I can remember when it all first went down. As a sophomore in high school and an aspiring sports journalist, I could only feel sorry for Andrews. I had been told over and over again how tough it is for women in the industry and this seemed to be making things worse.

There were debates on whether it was a publicity stunt. There were people saying it was another reason why women should not be in the industry.

The video was filmed by Michael David Barrett with a cellphone through a hotel peephole at the Nashville, Marriott adjacent to Vanderbilt University. Barrett was arrested in October 2009 and was sentenced to 30 months in prison. He has already served over two years.

Prior to the incident, if someone had dropped Andrews’ name I would have been like, “Who?”

Since the video’s release Andrews’ career has taken off. Before the video, people described her as the blonde girl on ESPN; after the video everyone knew who Andrews was.

▶ MATERIAL SUPPLIED:

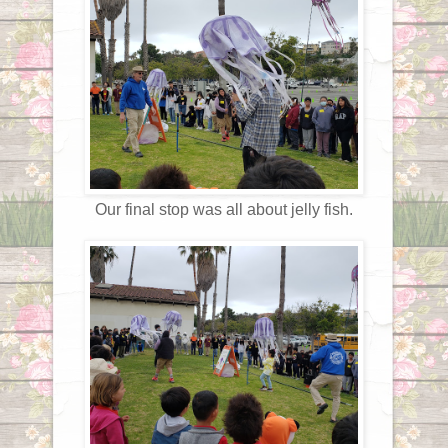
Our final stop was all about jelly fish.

---

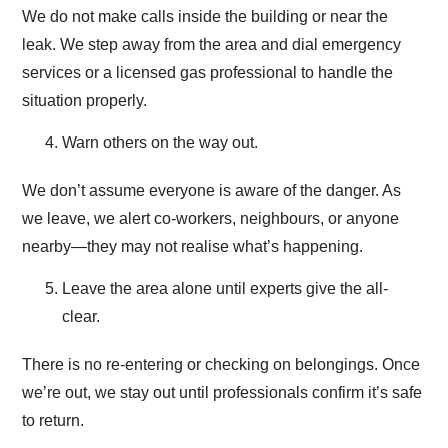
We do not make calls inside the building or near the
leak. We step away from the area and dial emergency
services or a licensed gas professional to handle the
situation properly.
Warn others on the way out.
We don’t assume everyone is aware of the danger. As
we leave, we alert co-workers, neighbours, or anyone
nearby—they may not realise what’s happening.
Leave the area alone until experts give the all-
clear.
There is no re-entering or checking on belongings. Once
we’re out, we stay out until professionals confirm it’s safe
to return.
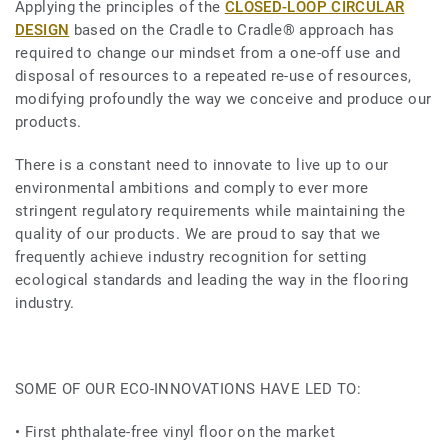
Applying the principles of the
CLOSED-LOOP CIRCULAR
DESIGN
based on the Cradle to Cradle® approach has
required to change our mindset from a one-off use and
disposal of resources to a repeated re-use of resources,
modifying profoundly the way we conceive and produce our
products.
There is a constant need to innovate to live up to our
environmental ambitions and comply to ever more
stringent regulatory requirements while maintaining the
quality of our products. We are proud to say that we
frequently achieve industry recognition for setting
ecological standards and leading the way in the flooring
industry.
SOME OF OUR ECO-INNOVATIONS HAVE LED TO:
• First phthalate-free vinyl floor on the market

▶ PROBLEM SET:
1. Quote the passage about the Andrews video from "There were debates" to "over two years.".
2. Convert the lines of the rows, from the line with "Applying the principles of the" to the line with "on the market", into a Markdown table with columns Line and Content. Number each line and skip any blank ones.
The passage about the Andrews video and the rows are unrelated material.

▶ ANSWERS FOR THE TASKS:
1.
There were debates on whether it was a publicity stunt. There were people saying it was another reason why women should not be in the industry.

The video was filmed by Michael David Barrett with a cellphone through a hotel peephole at the Nashville, Marriott adjacent to Vanderbilt University. Barrett was arrested in October 2009 and was sentenced to 30 months in prison. He has already served over two years.

2.
| Line | Content |
|---|---|
| 1 | Applying the principles of the |
| 2 | CLOSED-LOOP CIRCULAR |
| 3 | DESIGN |
| 4 | based on the Cradle to Cradle® approach has |
| 5 | required to change our mindset from a one-off use and |
| 6 | disposal of resources to a repeated re-use of resources, |
| 7 | modifying profoundly the way we conceive and produce our |
| 8 | products. |
| 9 | There is a constant need to innovate to live up to our |
| 10 | environmental ambitions and comply to ever more |
| 11 | stringent regulatory requirements while maintaining the |
| 12 | quality of our products. We are proud to say that we |
| 13 | frequently achieve industry recognition for setting |
| 14 | ecological standards and leading the way in the flooring |
| 15 | industry. |
| 16 | SOME OF OUR ECO-INNOVATIONS HAVE LED TO: |
| 17 | • First phthalate-free vinyl floor on the market |